I have an RSS feed that's being generated from user entered data. There are many users that are entering in text in Japanese, and most of the time there is no issues. However, there's one particular RSS feed that is displaying the errror:
error on line 25 at column 25: Input is not proper UTF-8, indicate encoding !
Bytes: 0x0B 0x32 0x38 0x20
Note in this particular RSS feed, this is not the first spot in which Japanese characters appear.
I've seen other answers Error: "Input is not proper UTF-8, indicate encoding !" using PHP's simplexml_load_string which suggest trying to change the encoding or some such, but I'm confused as to why the encoding is only failing on this particular feed, and also, if it's because this one person input Japanese encoded in a different manner, how I could I detect when someone inputs in a different way, and selectively fix only those that might cause an issue.

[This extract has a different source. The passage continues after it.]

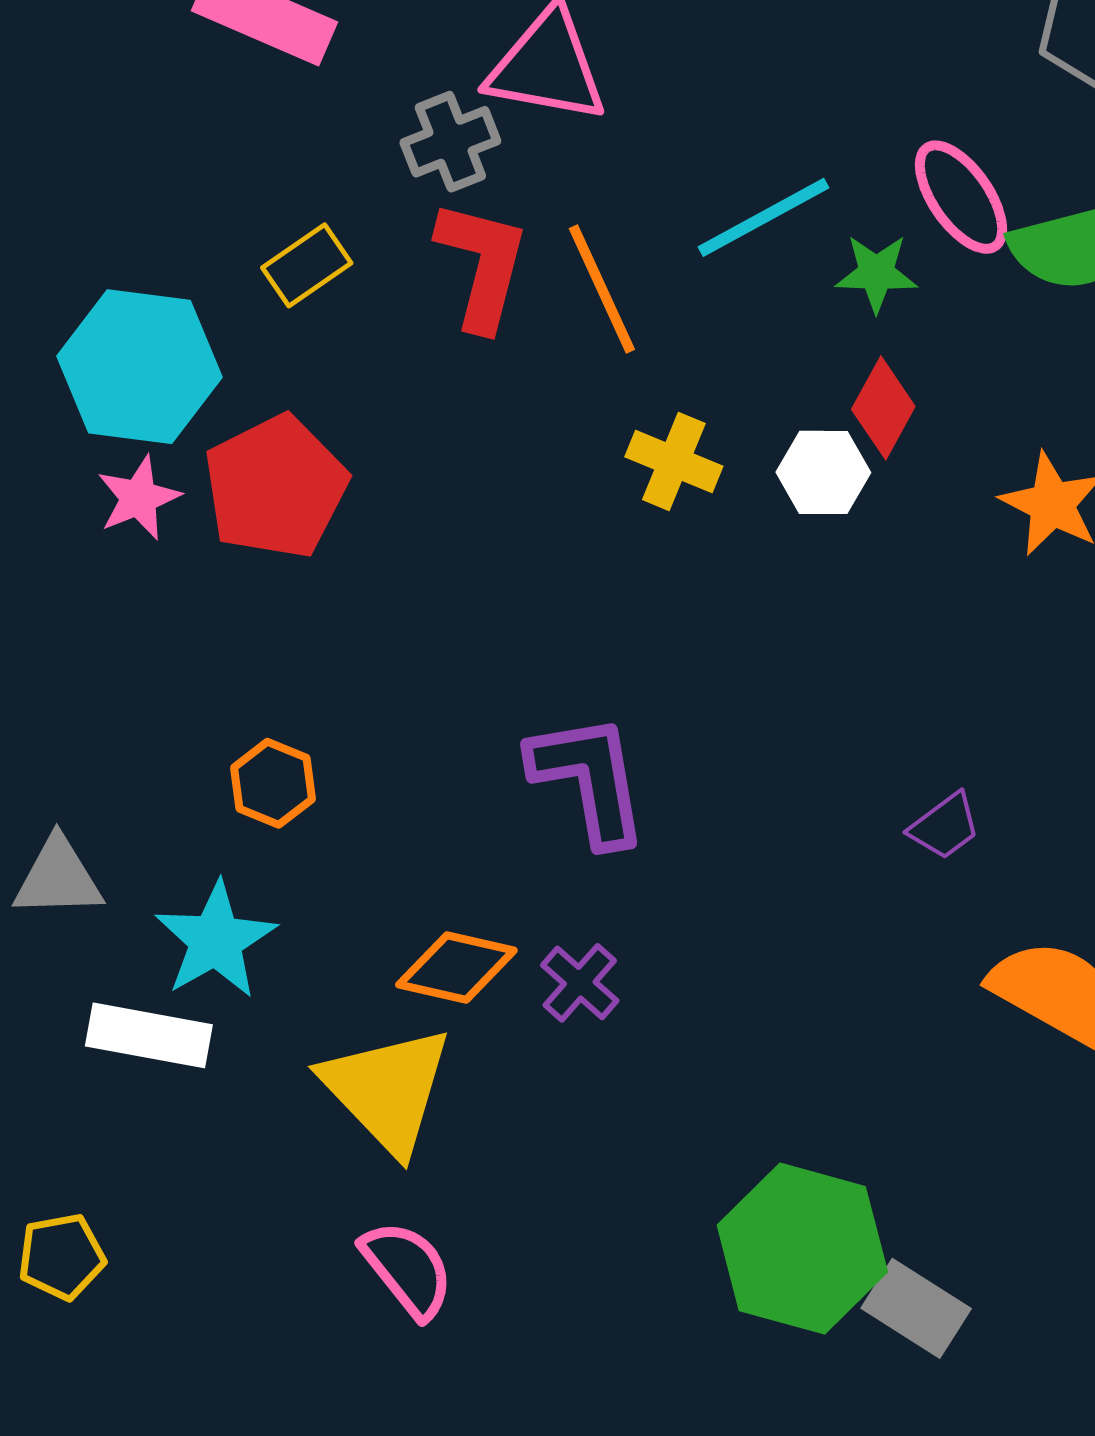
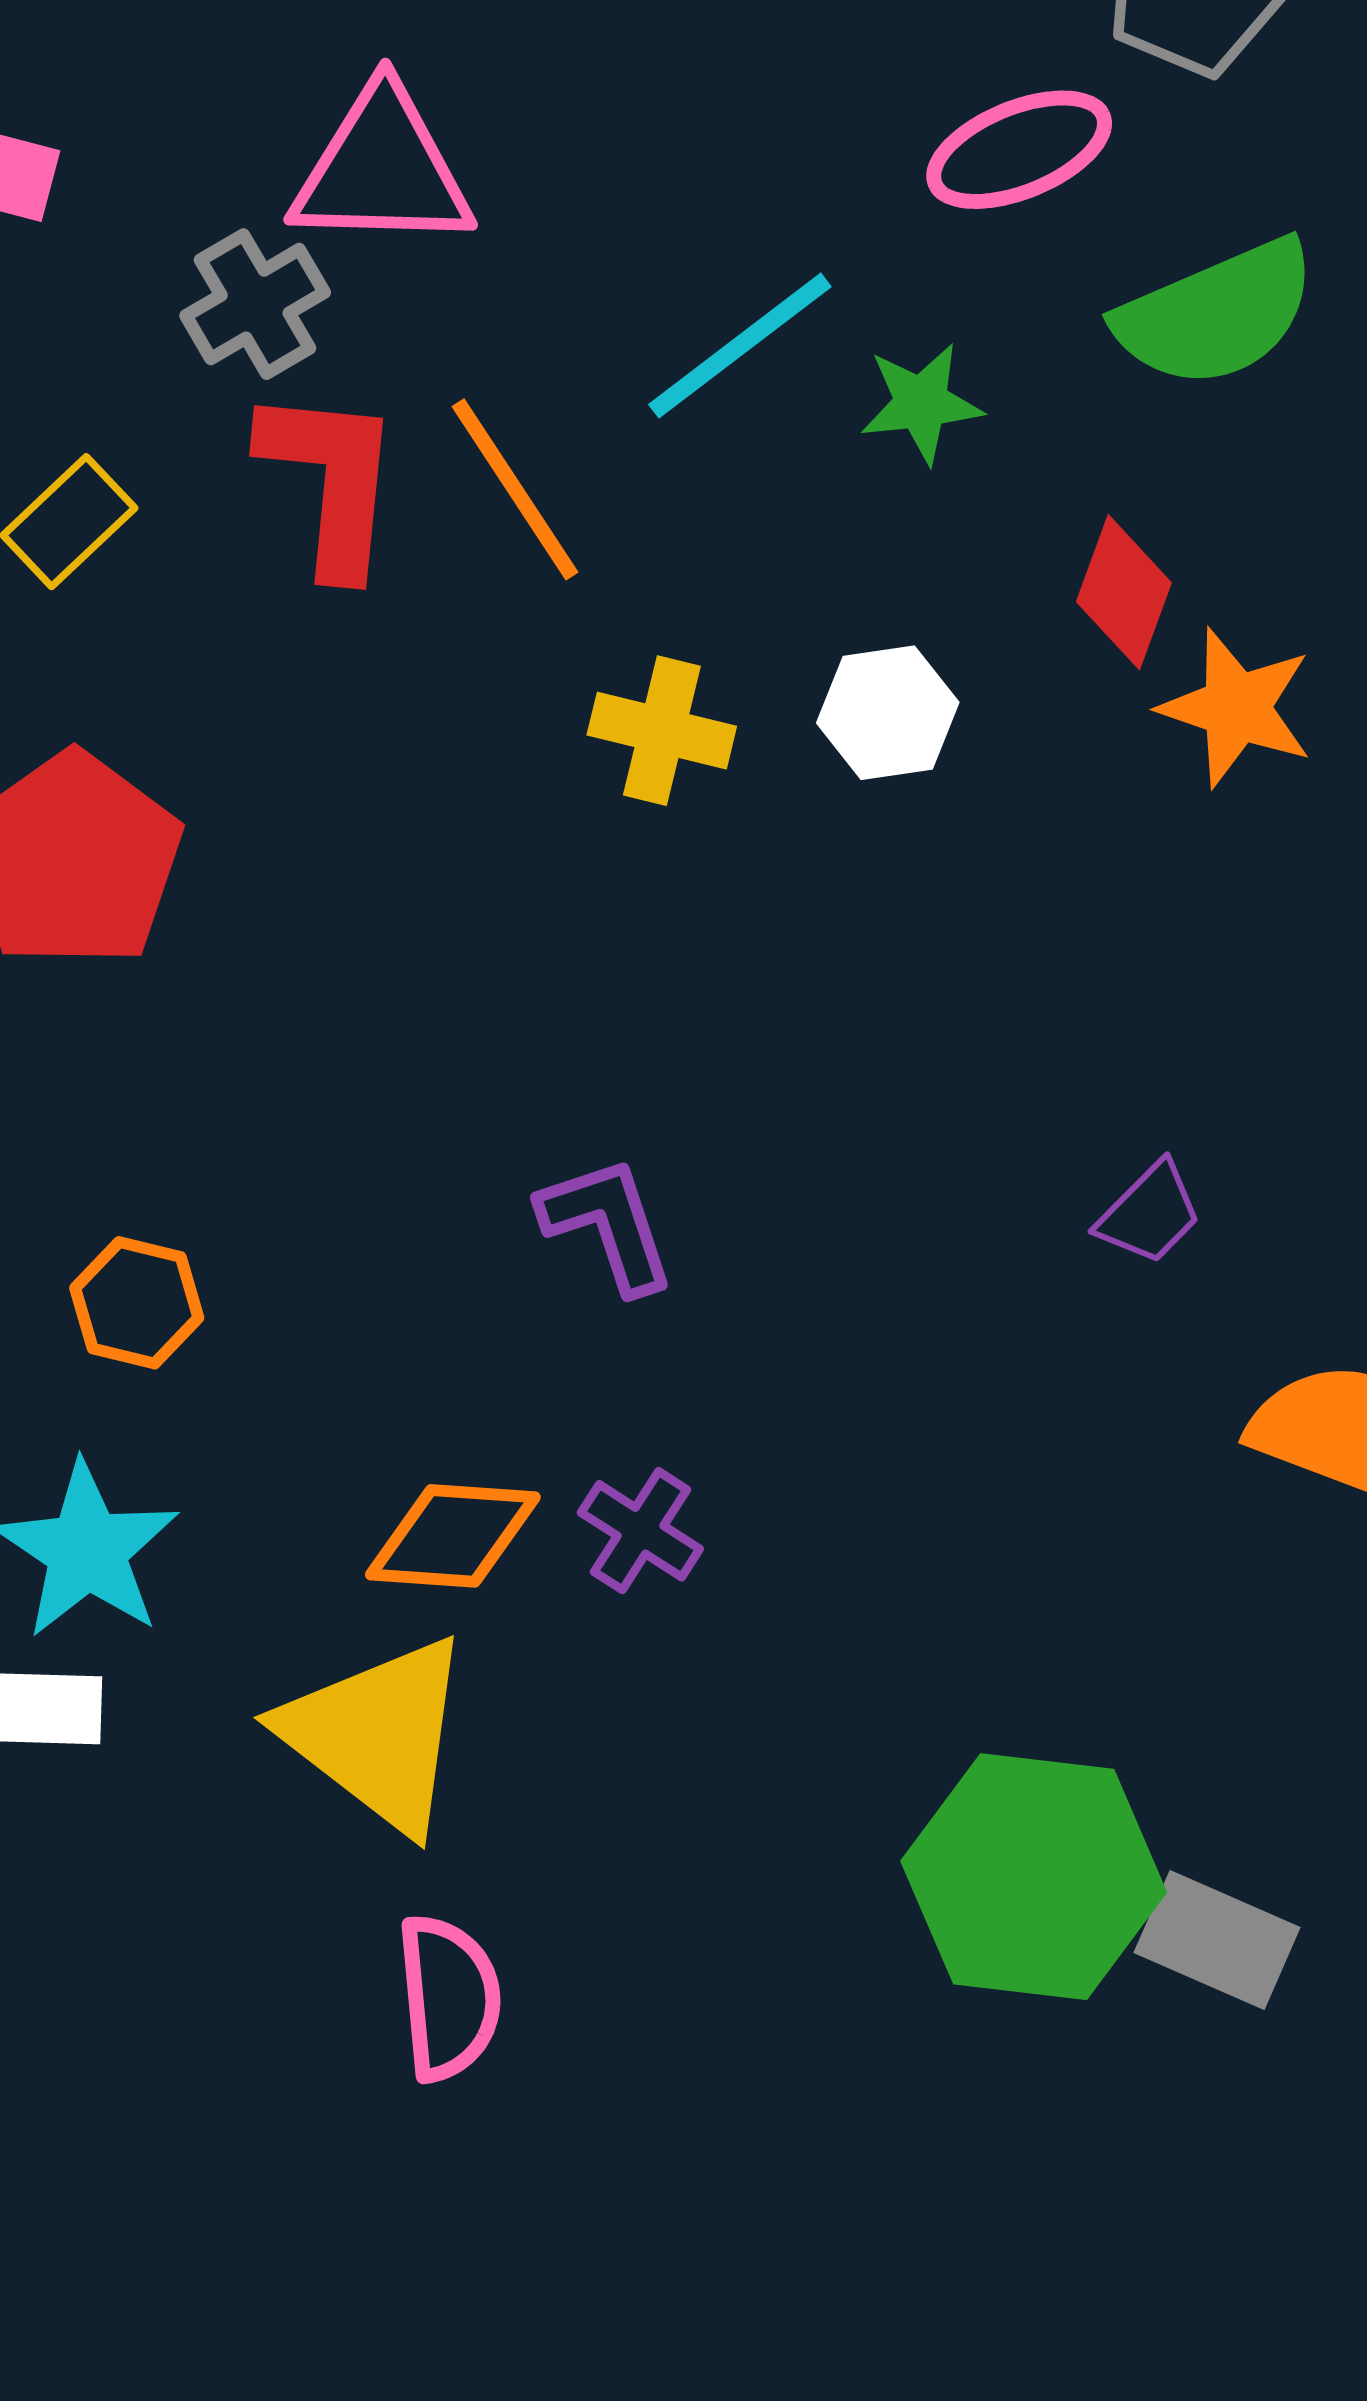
pink ellipse: (961, 197) -> (1019, 150), moved, turned -69
red diamond: (883, 408) -> (1124, 592), moved
purple L-shape: (589, 779) -> (607, 1224), size x0.7
pink semicircle: (407, 1269) -> (449, 1998), turned 42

EDIT: Per this article: http://www.localizingjapan.com/blog/2012/01/30/detecting-and-conveting-japanese-multibyte-encodings-in-php/
I tried adding the following:
if (!mb_check_encoding($content, "UTF-8")) {
$content = mb_convert_encoding($content, "UTF-8",
"Shift-JIS, EUC-JP, JIS, SJIS, JIS-ms, eucJP-win, SJIS-win, ISO-2022-JP,
ISO-2022-JP-MS, SJIS-mac, SJIS-Mobile#DOCOMO, SJIS-Mobile#KDDI,
SJIS-Mobile#SOFTBANK, UTF-8-Mobile#DOCOMO, UTF-8-Mobile#KDDI-A,
UTF-8-Mobile#KDDI-B, UTF-8-Mobile#SOFTBANK, ISO-2022-JP-MOBILE#KDDI");
}
But, it's still reporting as not being properly encoded in utf8.
Edit2: So, I'm extremely confused, because I just had it log what encoding mb_detect_encoding thinks the text is, and it's all coming back as either ASCII (must be other fields, since Japanese cannot be ASCII, obviously), and UTF-8. Do you have any idea why it can think it's UTF-8, but still be getting these encoding errors?